Likewise, we can consider all the compute services as disposable and fault-tolerant while having enough redundancy for persistent services such as databases file storage.

But, what happens if an unavoidable disaster happens to create an outage in Cloud? How can we ensure business continuity and recover from failure? Let's cover these in the next section.

Preparing for Disasters

Preparing for a Cloud outage due to a disaster is rare since it is designed to avoid such situations. For example, each availability zone in AWS is distant enough to withstand an earthquake, power outage, or landslide. However, since we cannot rule out the risk entirely, we need to prepare our applications for such disasters.

A few strategies for doing that include going for hybrid Cloud environments or deploying applications having redundancy across availability zones or regions. Still, the cost factor plays a dominant role here. Therefore, depending on your reliability requirements, you can go for one of the following strategies.

Backup and Restore

This is the simplest and most cost-effective strategy in place. The idea is we keep a continuous backup of our data in a safe place to use if a disaster happens. In Cloud, typically, we keep the backup in a different region. Sometimes, it could even be replicated across regions for additional safety.

But there comes the challenge when restoring the application to normal. It will take more time. However, if you have the infrastructure in code and automation in place, the entire process can be done in a few minutes to hours, depending on the complexity.

Pilot Lite

In some cases, you can't afford the downtime with Backup and Restore. But you might also want to spend as little as possible to keep another environment up and running.

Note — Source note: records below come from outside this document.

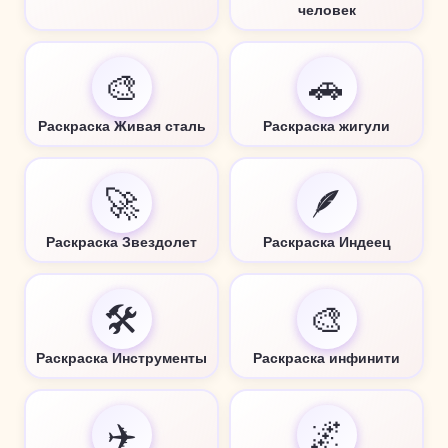
человек
🎨
🚗
Раскраска Живая сталь
Раскраска жигули
🚀
🪶
Раскраска Звездолет
Раскраска Индеец
🛠️
🎨
Раскраска Инструменты
Раскраска инфинити
✈️
🌌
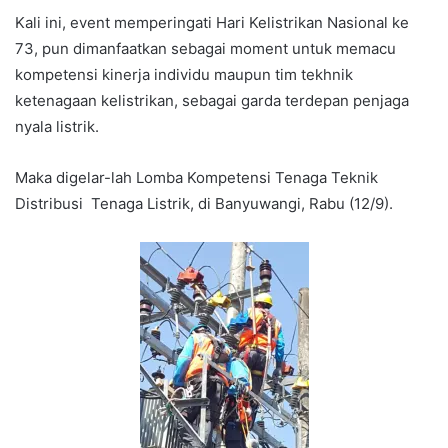
Kali ini, event memperingati Hari Kelistrikan Nasional ke
73, pun dimanfaatkan sebagai moment untuk memacu
kompetensi kinerja individu maupun tim tekhnik
ketenagaan kelistrikan, sebagai garda terdepan penjaga
nyala listrik.
Maka digelar-lah Lomba Kompetensi Tenaga Teknik
Distribusi Tenaga Listrik, di Banyuwangi, Rabu (12/9).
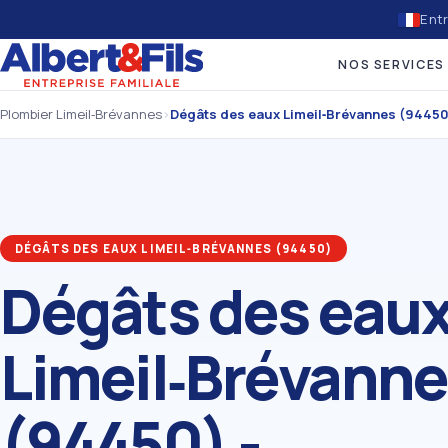
Entr
NOS SERVICES
Plombier Limeil‑Brévannes
›
Dégâts des eaux Limeil‑Brévannes (94450
DÉGÂTS DES EAUX LIMEIL‑BRÉVANNES (94450)
Dégâts des eau
Limeil‑Brévann
(94450) -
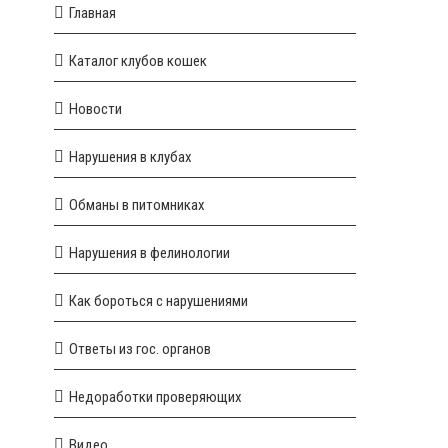
Главная
Каталог клубов кошек
Новости
Нарушения в клубах
Обманы в питомниках
Нарушения в фелинологии
Как бороться с нарушениями
Ответы из гос. органов
Недоработки проверяющих
Видео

For those use cases, you can keep the Database only synchronized to another region. There, if a disaster happens, you only have to spin up the servers. Typically, you can do it in minutes instead of hours. Still, keep in mind that your application will suffer downtime until the new environment takes over the operation entirely.

Warm Standby

This approach makes more sense for those who can't afford a complete downtime. The idea here is to set up a new environment in a different region and keep it on standby. This environment might contain minimal resources on standby and can scale to a normal environment once it takes over.

However, if the application goes down in a peak load, it might take a few seconds to minutes to scale out the application where some of your users might experience downtime.

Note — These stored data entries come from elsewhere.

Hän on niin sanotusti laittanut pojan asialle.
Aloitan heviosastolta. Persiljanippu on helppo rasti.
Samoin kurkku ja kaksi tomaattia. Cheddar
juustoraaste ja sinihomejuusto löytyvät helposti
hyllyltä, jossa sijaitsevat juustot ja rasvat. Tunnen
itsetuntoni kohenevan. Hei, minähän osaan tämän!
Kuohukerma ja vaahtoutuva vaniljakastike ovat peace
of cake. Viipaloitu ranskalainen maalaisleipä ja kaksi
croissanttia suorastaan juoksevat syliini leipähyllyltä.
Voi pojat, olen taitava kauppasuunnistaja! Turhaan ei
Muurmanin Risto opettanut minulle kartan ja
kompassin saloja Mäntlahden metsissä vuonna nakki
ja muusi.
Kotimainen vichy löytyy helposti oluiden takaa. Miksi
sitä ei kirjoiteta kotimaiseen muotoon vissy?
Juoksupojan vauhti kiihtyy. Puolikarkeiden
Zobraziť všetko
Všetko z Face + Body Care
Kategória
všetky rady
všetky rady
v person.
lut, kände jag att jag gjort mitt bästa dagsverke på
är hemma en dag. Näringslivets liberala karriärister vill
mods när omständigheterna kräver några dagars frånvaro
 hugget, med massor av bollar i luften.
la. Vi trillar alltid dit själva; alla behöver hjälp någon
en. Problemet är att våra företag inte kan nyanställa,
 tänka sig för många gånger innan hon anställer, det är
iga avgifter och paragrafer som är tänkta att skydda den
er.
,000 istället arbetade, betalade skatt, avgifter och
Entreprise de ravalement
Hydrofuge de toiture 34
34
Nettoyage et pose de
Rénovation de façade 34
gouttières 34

This setup is the most reliable way of preparing for a disaster. In addition, you can set up multiple environments in different regions for your application and use them to serve your customers.

The critical component here is a proper load balancing mechanism that could distribute the traffic across these environments. Besides, we need to establish a data synchronization technology across environments so that the application can access the most up-to-date data.

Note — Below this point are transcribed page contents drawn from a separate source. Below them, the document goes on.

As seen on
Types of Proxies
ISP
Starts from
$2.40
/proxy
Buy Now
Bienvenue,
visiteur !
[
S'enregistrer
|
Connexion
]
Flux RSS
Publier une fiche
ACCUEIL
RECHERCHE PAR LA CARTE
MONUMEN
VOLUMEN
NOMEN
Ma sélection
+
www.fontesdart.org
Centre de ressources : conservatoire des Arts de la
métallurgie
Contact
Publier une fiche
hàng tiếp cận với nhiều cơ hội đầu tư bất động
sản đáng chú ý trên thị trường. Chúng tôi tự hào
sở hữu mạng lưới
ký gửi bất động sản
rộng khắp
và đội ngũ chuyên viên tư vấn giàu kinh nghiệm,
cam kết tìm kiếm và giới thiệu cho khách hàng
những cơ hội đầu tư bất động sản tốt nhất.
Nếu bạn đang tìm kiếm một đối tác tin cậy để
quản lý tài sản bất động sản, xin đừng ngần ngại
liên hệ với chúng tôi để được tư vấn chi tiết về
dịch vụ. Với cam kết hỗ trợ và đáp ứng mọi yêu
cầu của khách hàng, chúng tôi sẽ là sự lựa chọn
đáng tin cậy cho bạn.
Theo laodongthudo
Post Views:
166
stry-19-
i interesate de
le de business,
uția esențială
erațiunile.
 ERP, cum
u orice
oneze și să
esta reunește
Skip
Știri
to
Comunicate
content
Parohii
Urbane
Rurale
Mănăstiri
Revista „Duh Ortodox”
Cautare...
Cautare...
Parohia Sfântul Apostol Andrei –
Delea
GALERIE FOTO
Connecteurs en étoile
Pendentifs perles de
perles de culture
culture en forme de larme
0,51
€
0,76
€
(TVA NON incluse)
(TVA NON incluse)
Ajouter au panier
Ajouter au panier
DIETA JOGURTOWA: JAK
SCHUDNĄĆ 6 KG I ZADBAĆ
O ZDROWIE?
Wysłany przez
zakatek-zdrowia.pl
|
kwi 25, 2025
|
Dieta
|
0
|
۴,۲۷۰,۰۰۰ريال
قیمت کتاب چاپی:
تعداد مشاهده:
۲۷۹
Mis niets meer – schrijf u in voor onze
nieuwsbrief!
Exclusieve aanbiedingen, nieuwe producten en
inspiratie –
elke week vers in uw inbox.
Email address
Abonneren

Overall, since each site can handle decent traffic, others can take over and continue serving the customers even if a disaster happens.


I hope now you are fully aware of different strategies to prepare your application for Cloud outages. It ultimately comes down to the recovery time and recovery point objectives, as well as the cost you can allocate to manage it.

Besides, it's necessary to have different perspectives such as high availability, fault tolerance, and disaster recovery when designing reliable applications.

And there we have it. I hope you have found this helpful. Thank you for reading.